International career
- 2003–2015: Equatorial Guinea / 5 / (0)
- 2011: Equatorial Guinea B / 1 / (0)

= Chupe (footballer) =

Equatoguinean footballer (born 1980)

Francisco Salvador Elá (born 9 May 1980), commonly known as Chupe, is an Equatoguinean former professional footballer who played as a striker.

==Club career==
Born in Mongomo, Chupe spent 13 years as a senior in Spanish football safe for a very brief spell in Switzerland with FC Chiasso, but never competed in higher than Segunda División B. He spent several seasons associated with Real Madrid but only appeared officially with its C and B-teams, even though main squad manager Vicente del Bosque registered him in one UEFA Champions League list as a youth system player.

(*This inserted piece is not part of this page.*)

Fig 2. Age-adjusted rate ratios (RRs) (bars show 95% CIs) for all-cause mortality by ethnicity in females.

Other than the Merengues Chupe represented in the country AD Alcorcón, UD Las Palmas, UD Puertollano, Rayo Vallecano, CD Leganés, CD Vera de Almería, CD Binéfar, SD Noja (two spells) and SD Leioa. In 2012–13, at age 32, he made his debut as a professional, representing Kazincbarcikai SC in Hungary's second level.

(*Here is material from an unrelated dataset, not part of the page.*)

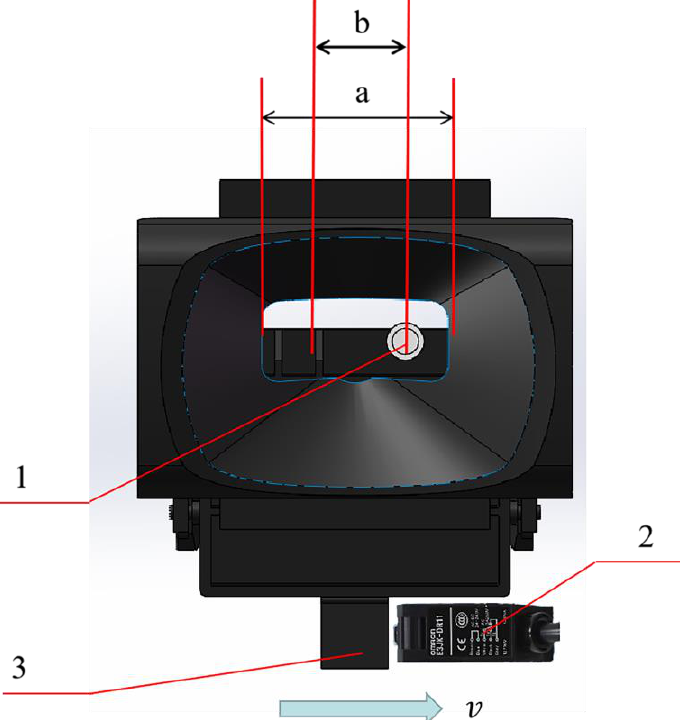
Figure 2. Schematic diagram of fiber position (The arrow is the direction of movement). a: Slit length; b: motion detection effective distance; 1: the optical fiber; 2: photoelectric switch triggering position on fruit cup; 3: photoelectric switch.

In December 2013, after a brief trial in Cambodia with Phnom Penh Crown FC, Chupe moved to Hong Kong with Happy Valley AA.

==International career==
Chupe earned five caps for Equatorial Guinea, the first two coming in 2003 in the 2006 FIFA World Cup qualifiers against Togo. He made his debut on 11 October in the 1–0 home win in Bata (1–2 aggregate loss).

==Personal life==
Chupe's younger brother, Gregorio, was also a footballer. A defender, he spent his entire career in Spanish amateur football.